John 5.1-15 — the Healer heals at the Healing Pool

Jesus heads to Jerusalem, the capital city—Head Honcho headquarters of all things Jewish. In the book of John, it’s also a symbol of Jesus’ conflict: Jerusalem is the lair of the “wolves” who want to devour him.

He went to a healing shrine there: the pool of Bethesda. You can already smell the confrontation coming: the Great Healer, Jesus, heading to the Healing Pool in Jerusalem (this pool has been found by archaeologists, by the way). It was mobbed with people—the blind, the lame, and the paralyzed. If you ask me, it already shows the place to be a bit of a sham, because if it really did have healing power, all of these people could have been back home already. Regardless, the place looked more like an emergency room than a recovery room. Medicine was not well advanced in those days, and these people didn’t have much hope of recovery or healing.

The story focuses on one man: an invalid for 38 years. Well, that clearly shows that the pool wasn’t helping much, nor that doctors could do anything for the man. Thirty-eight years tells us that recovery by any ordinary means was out of the question. Talk about helpless and hopeless.

This is the man Jesus approaches, but I notice he is more interested in the man’s spiritual condition than his physical health, even though he cared about the man’s health, too. “Do you want to get well?” What is your heart thinking? Jesus had taken the initiative, but he can’t act against a person’s free will. After 38 years, and who knows how much disappointment and maybe bitterness and cynicism have built up. It was a question that would definitely demand a faith response.

The man didn’t answer the question, but blamed others: “Nobody helps me.” See, there was a popular belief at this pool that when the water stirred (probably when the natural springs bubbled in), the first person in the pool got healed. He didn’t seem to know who Jesus was. He didn’t think he was any kind of healer, apparently. He didn’t even directly ask Jesus to help him. The guy blamed his illness on his circumstances.

Jesus has heard enough. A healing pool that’s a sham, with a man next to it who is totally hopeless and helpless. It’s so sad what people believe in, and the pain they experience. Then Jesus says to him, “Get up! Pick up your mat and walk.” What??? Did I just hear what I thought I heard? 38 years an invalid, and the guy just says “Hey, get up. time to walk!”
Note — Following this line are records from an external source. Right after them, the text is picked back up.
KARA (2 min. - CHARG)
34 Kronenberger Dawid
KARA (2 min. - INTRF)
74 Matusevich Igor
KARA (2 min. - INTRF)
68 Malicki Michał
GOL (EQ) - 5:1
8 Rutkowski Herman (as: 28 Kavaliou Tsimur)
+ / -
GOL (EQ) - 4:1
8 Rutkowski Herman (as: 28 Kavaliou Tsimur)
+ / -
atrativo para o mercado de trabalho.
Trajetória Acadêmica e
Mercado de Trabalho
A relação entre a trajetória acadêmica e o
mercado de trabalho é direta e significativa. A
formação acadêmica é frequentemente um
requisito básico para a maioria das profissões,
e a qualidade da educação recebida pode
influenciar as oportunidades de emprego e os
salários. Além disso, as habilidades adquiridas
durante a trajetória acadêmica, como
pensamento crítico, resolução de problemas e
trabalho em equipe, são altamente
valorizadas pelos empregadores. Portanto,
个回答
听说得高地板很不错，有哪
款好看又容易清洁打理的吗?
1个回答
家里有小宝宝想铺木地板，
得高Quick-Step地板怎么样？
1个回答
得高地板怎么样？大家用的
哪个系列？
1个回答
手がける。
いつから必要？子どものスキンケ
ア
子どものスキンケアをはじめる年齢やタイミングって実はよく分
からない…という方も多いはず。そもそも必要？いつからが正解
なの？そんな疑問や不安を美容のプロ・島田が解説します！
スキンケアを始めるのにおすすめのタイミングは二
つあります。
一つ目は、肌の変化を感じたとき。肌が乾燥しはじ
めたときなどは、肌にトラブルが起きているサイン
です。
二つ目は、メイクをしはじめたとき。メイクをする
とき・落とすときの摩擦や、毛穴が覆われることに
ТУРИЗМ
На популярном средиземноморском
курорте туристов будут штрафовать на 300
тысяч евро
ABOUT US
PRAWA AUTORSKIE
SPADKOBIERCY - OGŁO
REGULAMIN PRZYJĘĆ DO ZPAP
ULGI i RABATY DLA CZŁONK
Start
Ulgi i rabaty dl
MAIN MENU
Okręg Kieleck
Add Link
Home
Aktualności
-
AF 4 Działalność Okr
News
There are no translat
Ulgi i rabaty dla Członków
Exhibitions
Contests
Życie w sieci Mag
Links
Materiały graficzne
See it, believe it. “At once the man was cured. He picked up his mat and walked”—in front of dozens, or hundreds, of witnesses. The cure was both instantaneous and complete. What a day of rejoicing!! Oops (cue sinister music)—we find out it’s the Sabbath day, and there are RULES about not carrying things like mats. Oops. Don’t think that Jesus has made a mistake, though. Instead, he’s making a point.

The Jews in the vicinity were quick on the draw. “Hey, you with the mat! That’s against the LAW!” Well, I guess that’s debatable. Neh. 13.19 and Jer. 17.21, 22 forbid carrying a “burden” on the Sabbath. In this particular case they were straining a point, for a man carrying merchandise on the Sabbath was quite different from a sick man carrying his bed after being miraculously delivered. To object to this guy carrying his mat on the Sabbath was nothing less than a downright cruelty and was altogether contrary to the spirit of the Law. They were more concerned with their rules than with the glory that a man had been miraculously healed.

The man had a simple answer: The guy with the power of God in his words is the one who told me. Take it up with him.” With a sneer on their faces, they ask, “Show us which one he is.” The man couldn’t find Jesus, and didn’t even know who he was. Jesus wasn’t in this for the show and for the adulation of the crowd. He wasn’t trying to draw a crowd as a big-shot miracle worker.

Later, in the temple, Jesus came across the man again and said, “See, you are well. Stop sinning or something worse may happen to you.” Certainly not every accident or illness is the result of personal sin, but this is one evidence that at least some are. The “or something worse may happen to you” shows us that, as bad as 38 years of lameness are, there are worse things, and sin is certainly one of them. And judgment for sin will make the 38 years of lameness look like a picnic.

The Great Healer has shown the healing myths to be a sham, even in the mighty Jerusalem, by bringing true healing to a hopeless man. He has also shown their religious rules to be a sham, even in the mighty Jerusalem, advancing compassion and glory over religion. With Jesus, it’s never about religion.